The development of digital music was the major topic of debate at day two of Popkomm in Berlin, with delegates discussing the need for users to be able to synchronize their music collections between their computers, phones and even automobiles.

The future of “automobile music” was the subject of one discussion panel, including representatives from BMW. Ty Roberts, co-founder and CTO of Gracenote, said the Californian music database is partnering with car manufacturers on developing music platforms.

“The car platform has evolved from CD and cassette tape to being fully digital,” said Roberts. “The real challenge has been how to connect cars to the internet.”

Describing the car as a “fantastic place to listen to music”, Roberts said that mobiles would provide the on-the-go network link until built-in connectivity arrives.

He added: “It has to have safety involved – driver distraction is one of the primary challenges.”

Roberts said that in future a wi-fi link will synchronize with the driver’s home collection, adding that over-the-air downloads are less viable because cars can move out of signal range.

“Voice navigation, when it works, is the fastest way of getting to the content,” he said, adding that artists being “creative” with their song titles could be a problem. Other challenges include universal standards for metadata so the vehicles can correctly index content from providers or devices, as well as the need for car manufacturers to lock down specifications on new models three or four years in advance of production.

Christoph Grote, director communication, information and driver assistance, BMW AG added that he remains a strong supporter of digital/HD radio. “They [the driver] don’t have the burn of making the choice [of what to play],” he said. “That’s one of the great things about radio.”

The debate on mobile music also found agreement that synchronization of people’s music collections was vital for the development of all platforms, uniting mobile, car and computer.

“If you are looking into the future, ultimately you should be giving the user a music experience wherever they go,” said Rob Lewis, CEO of Omnifone, the London-based supplier of multi-platform digital music which has partnered with Sony Ericsson, LG and Vodafone.

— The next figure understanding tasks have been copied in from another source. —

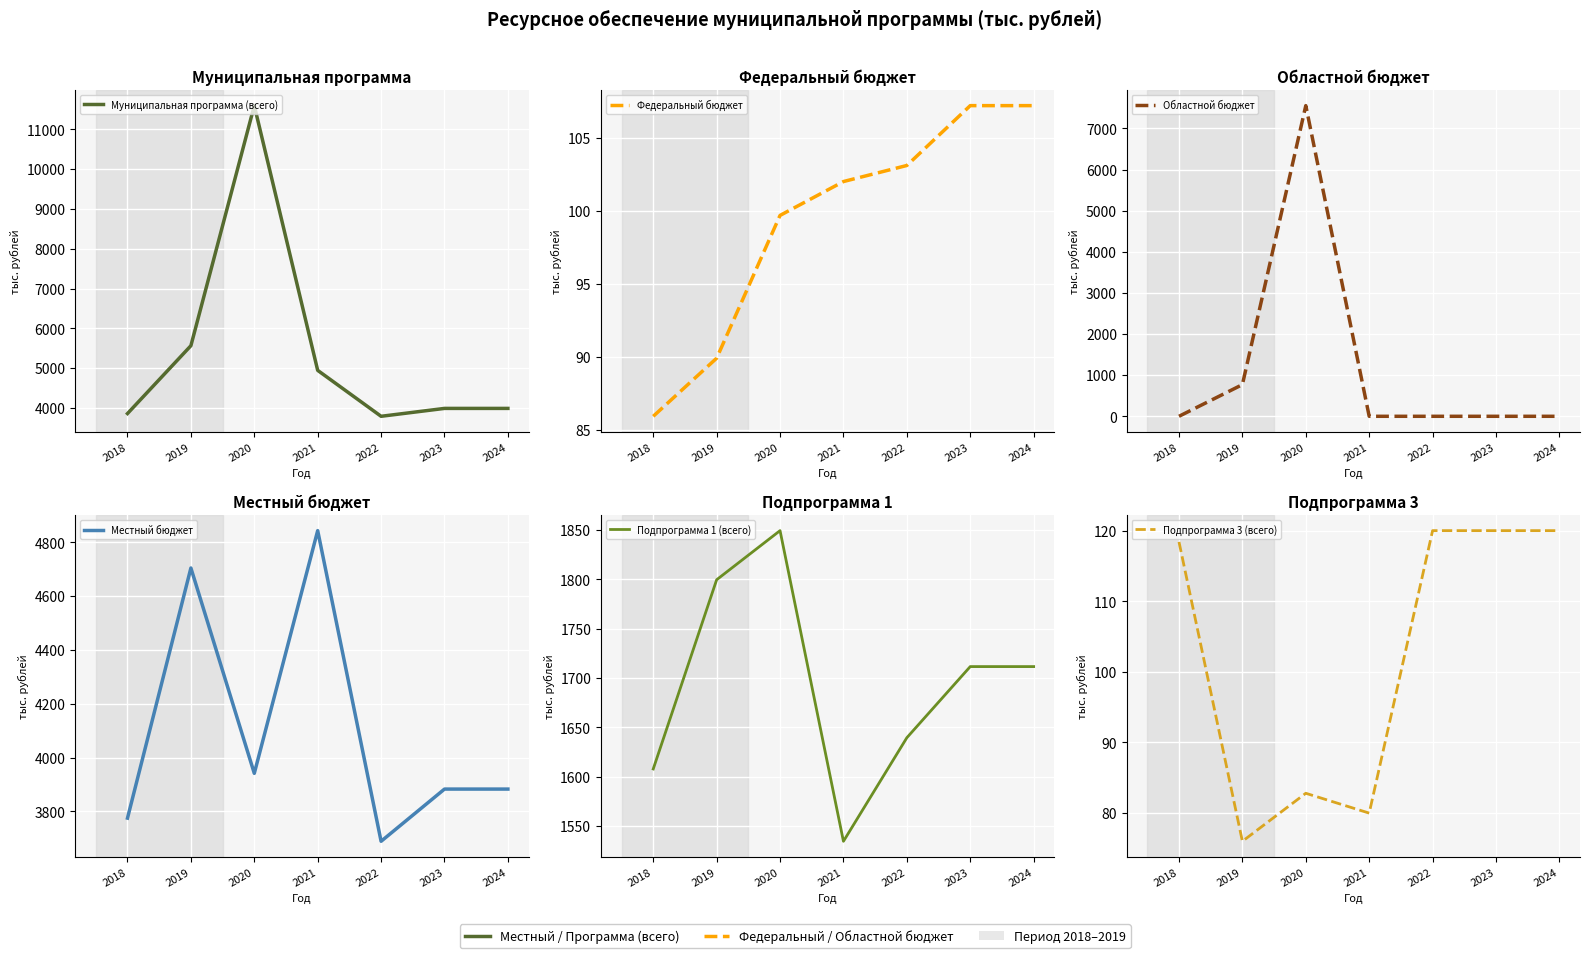

Reading right to left, list all the values displayed in this chart.

Муниципальная программа (всего): 2024=3989.9	2023=3989.9	2022=3791.7	2021=4945.5	2020=11596.8	2019=5565.0	2018=3860.7
Федеральный бюджет: 2024=107.2	2023=107.2	2022=103.1	2021=102.0	2020=99.7	2019=89.9	2018=85.9
Областной бюджет: 2024=0.0	2023=0.0	2022=0.0	2021=0.0	2020=7555.9	2019=770.5	2018=0.0
Местный бюджет: 2024=3882.7	2023=3882.7	2022=3688.6	2021=4843.5	2020=3941.2	2019=4704.6	2018=3774.8
Подпрограмма 1 (всего): 2024=1711.7	2023=1711.7	2022=1639.6	2021=1534.6	2020=1849.5	2019=1799.7	2018=1607.9
Подпрограмма 3 (всего): 2024=120.0	2023=120.0	2022=120.0	2021=80.0	2020=82.8	2019=76.0	2018=118.4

“The music should be everywhere, it doesn’t matter how you get it,” added Paul Kenny, Vodafone music content and product executive in the U.K.

All-you-can-eat mobile download services were also the focus of attention following last week’s launch of Nokia’s Comes With Music package. Ian Henderson, VP digital business development EMEA, Sony BMG, admitted some in the biz had issues with any suggestion that unlimited services are “free” music.

“There is a lot of concern in the record industry among the artist community and management community about giving music away and making it seem like free,” he said. “Whenever you have a big paradigm shift, there is fear.”

Henderson said they were working to educate the artist and management community about the benefits. “It’s an experiment we have to try,” he said.

On the download music panel, the focus was on how paid-for digital music can reach a young audience and benefit from online marketing opportunities.

Orchard co-founder and VP international Scott Cohen revealed some of his company’s research, which found that page placements on iTunes drive sales more when they coincide with tour dates rather than street dates for album releases. He said that the lesson from Nine Inch Nails and Radiohead wasn’t a new business model, but “the connection they were able to make with their audience.”

He added: “When we gave away a free [promotional] track, that track sells more. During a free promotion, people are also buying it. It seems counter-intuitive. Anything that gets into a playlist chart drives sales.”

Popkomm is an international music and entertainment business trade fair, conference and live music festival. Organizers say they are expecting 843 exhibitors from 50 countries at the exhibition grounds, Messe Berlin. The music festival will feature 400 artists from 30 countries at venues across the city.